### Exercise goal
From the line with "html: none ->" to the end of the data below, restate each line word for word, both ends included, without the pictures.

### Entries supplied
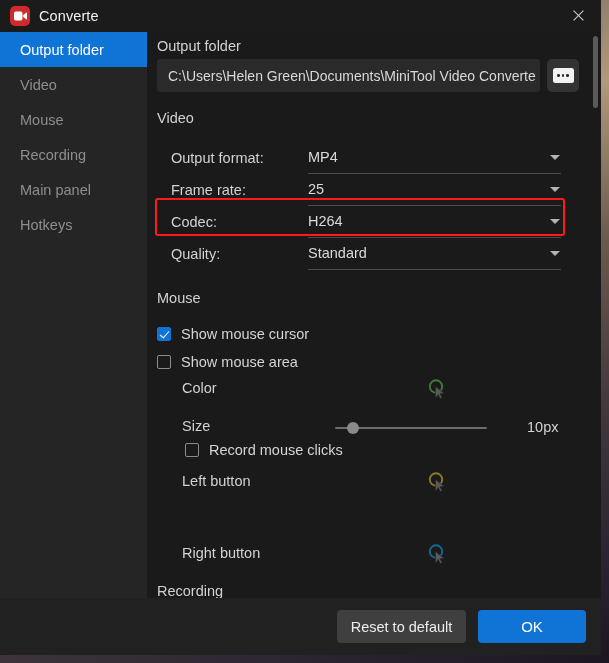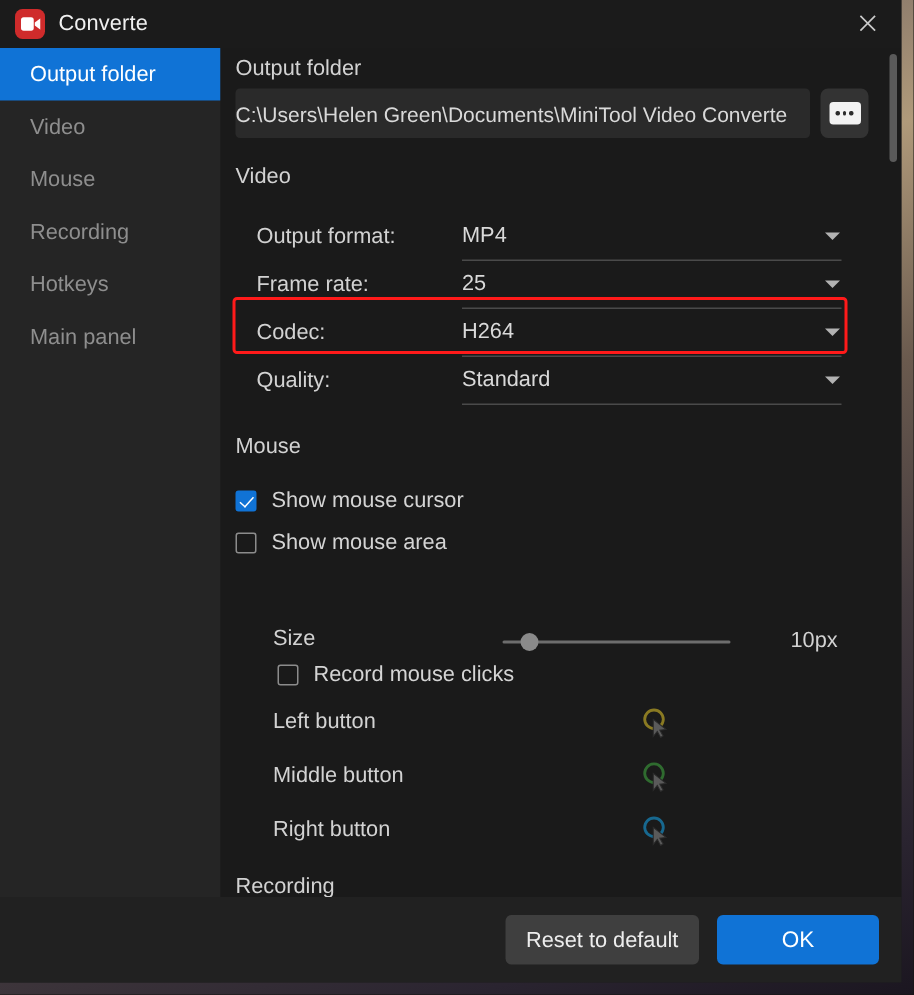"C:\Users\Helen Green\Documents\MiniTool" #folder-field { padding-left: none -> 11px }
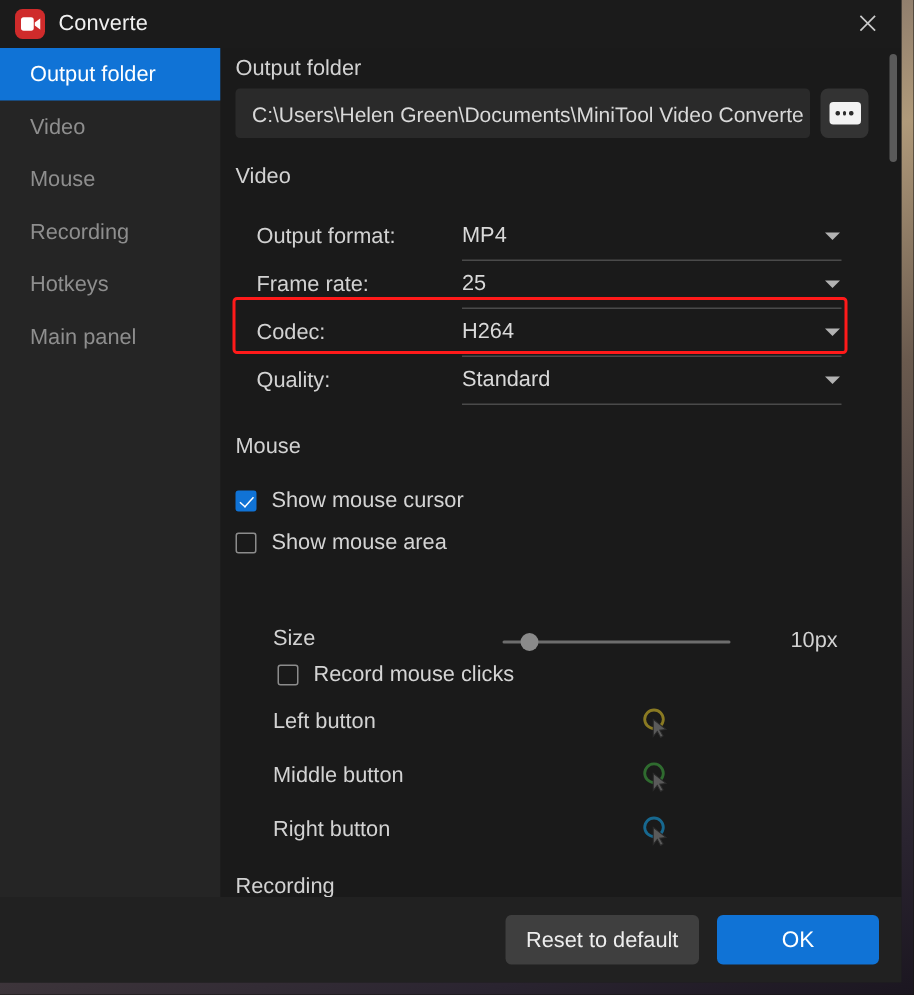"Hotkeys" div.nav-item { order: before "Main panel" -> after "Main panel" }
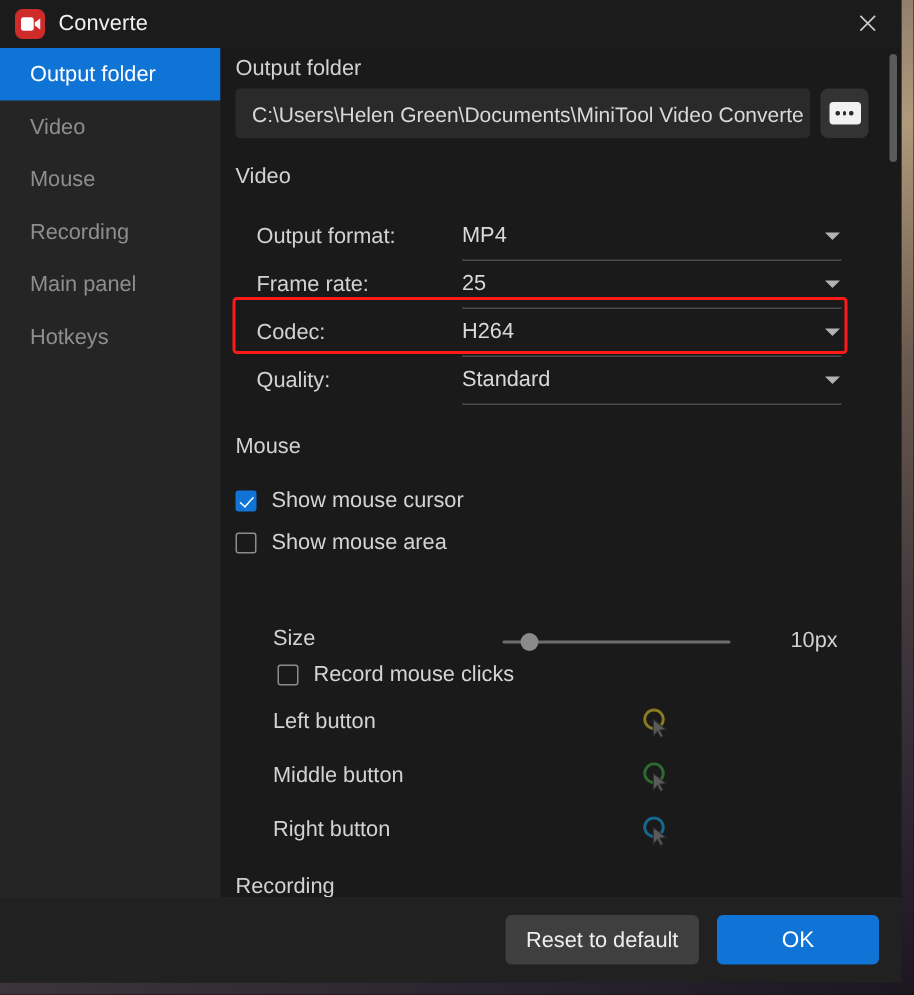"Color" div.opt-row { html: none -> <div> <span>Color</span> <span> <svg> <circle></circle> <path></path> </svg> </span> </div> }
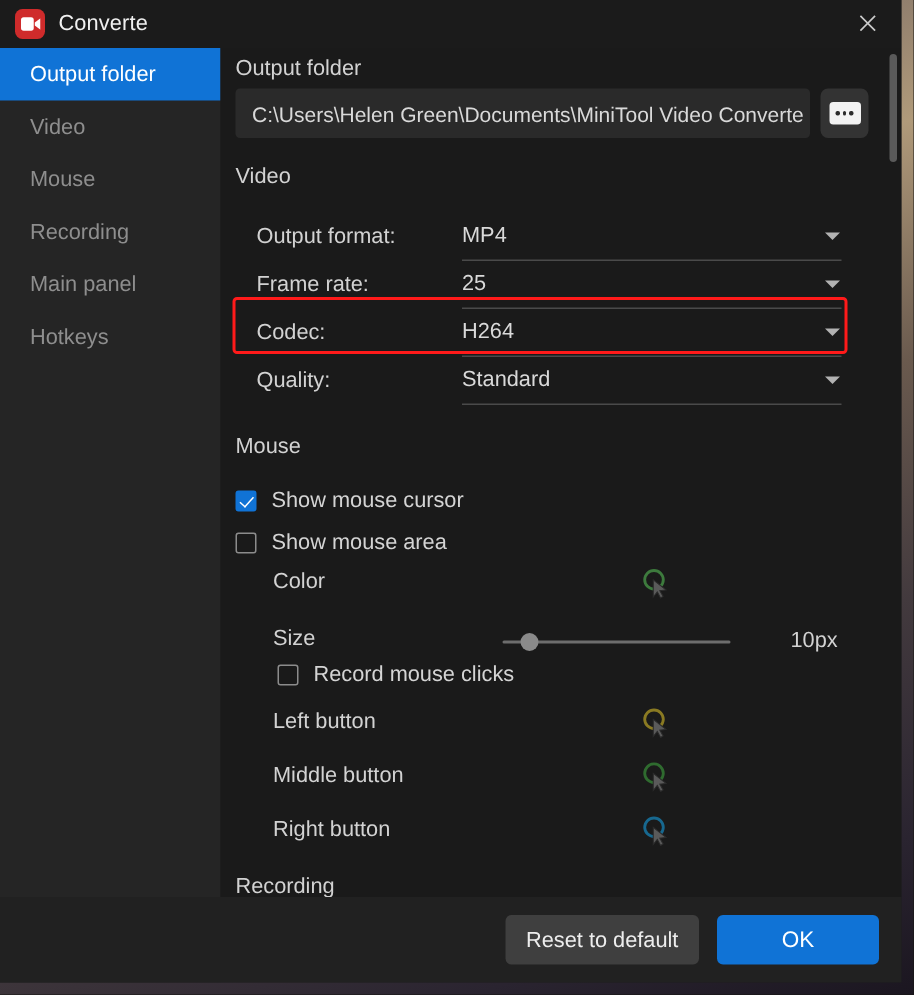"Middle button" div.opt-row { html: <div> <span>Middle button</span> <span> <svg> <circle></circle> <path></path> </svg> </span> </div> -> none }
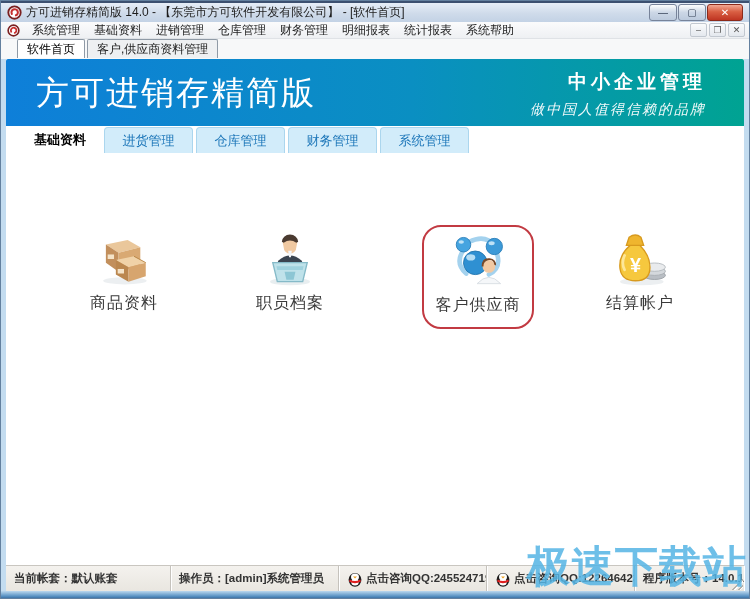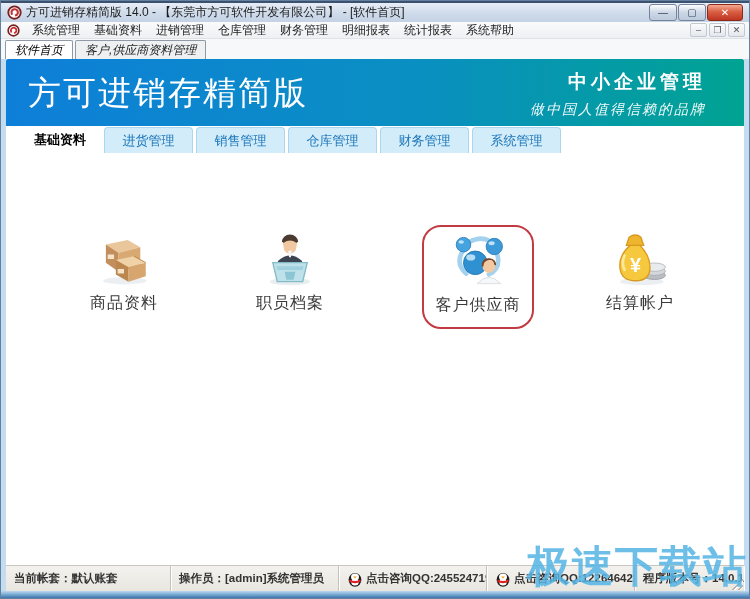"软件首页" .mdi-tabs { align-items: flex-end -> flex-start; font-style: italic -> none; padding-left: 4px -> 16px }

### Solution
"Color" div.opt-row { html: none -> <div> <span>Color</span> <span> <svg> <circle></circle> <path></path> </svg> </span> </div> }
"Middle button" div.opt-row { html: <div> <span>Middle button</span> <span> <svg> <circle></circle> <path></path> </svg> </span> </div> -> none }
"软件首页" .mdi-tabs { align-items: flex-end -> flex-start; font-style: italic -> none; padding-left: 4px -> 16px }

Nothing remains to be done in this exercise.